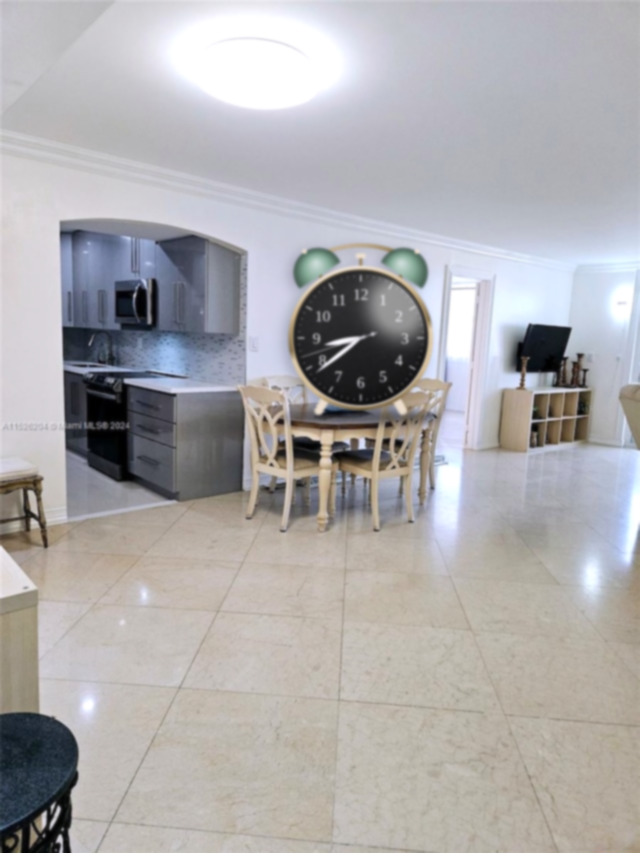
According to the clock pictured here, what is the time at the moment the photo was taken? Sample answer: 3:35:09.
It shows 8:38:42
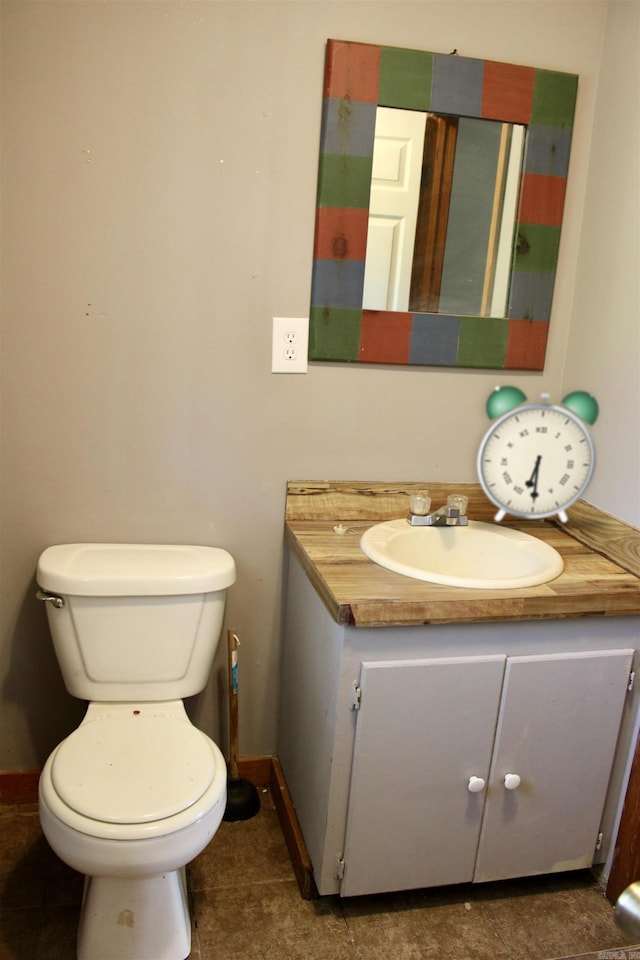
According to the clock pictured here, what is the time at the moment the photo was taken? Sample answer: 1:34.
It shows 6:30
...
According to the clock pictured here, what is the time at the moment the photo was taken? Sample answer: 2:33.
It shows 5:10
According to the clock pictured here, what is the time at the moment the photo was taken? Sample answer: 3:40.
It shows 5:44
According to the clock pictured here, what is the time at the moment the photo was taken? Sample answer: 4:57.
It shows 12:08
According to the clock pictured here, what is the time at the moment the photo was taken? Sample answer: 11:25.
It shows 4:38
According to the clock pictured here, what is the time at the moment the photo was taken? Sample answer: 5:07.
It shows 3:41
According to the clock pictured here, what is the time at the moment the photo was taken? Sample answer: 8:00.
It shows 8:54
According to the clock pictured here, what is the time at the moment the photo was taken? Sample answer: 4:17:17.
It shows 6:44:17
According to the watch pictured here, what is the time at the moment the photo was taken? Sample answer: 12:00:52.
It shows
--
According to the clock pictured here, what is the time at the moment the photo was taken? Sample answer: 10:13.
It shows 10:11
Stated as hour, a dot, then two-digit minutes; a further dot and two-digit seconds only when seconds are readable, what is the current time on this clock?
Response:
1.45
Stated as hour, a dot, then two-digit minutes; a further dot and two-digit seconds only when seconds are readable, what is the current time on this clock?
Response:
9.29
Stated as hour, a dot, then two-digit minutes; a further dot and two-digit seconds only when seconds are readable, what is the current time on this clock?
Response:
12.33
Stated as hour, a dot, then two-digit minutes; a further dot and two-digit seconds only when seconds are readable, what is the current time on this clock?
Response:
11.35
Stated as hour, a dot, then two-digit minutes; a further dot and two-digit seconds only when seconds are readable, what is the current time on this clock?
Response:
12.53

* Objective
Reproduce, word for word, the rows between the line that contains "Sample answer: 1:34." and the line that contains "It shows 6:30", including both of those lines.

* Exercise output
According to the clock pictured here, what is the time at the moment the photo was taken? Sample answer: 1:34.
It shows 6:30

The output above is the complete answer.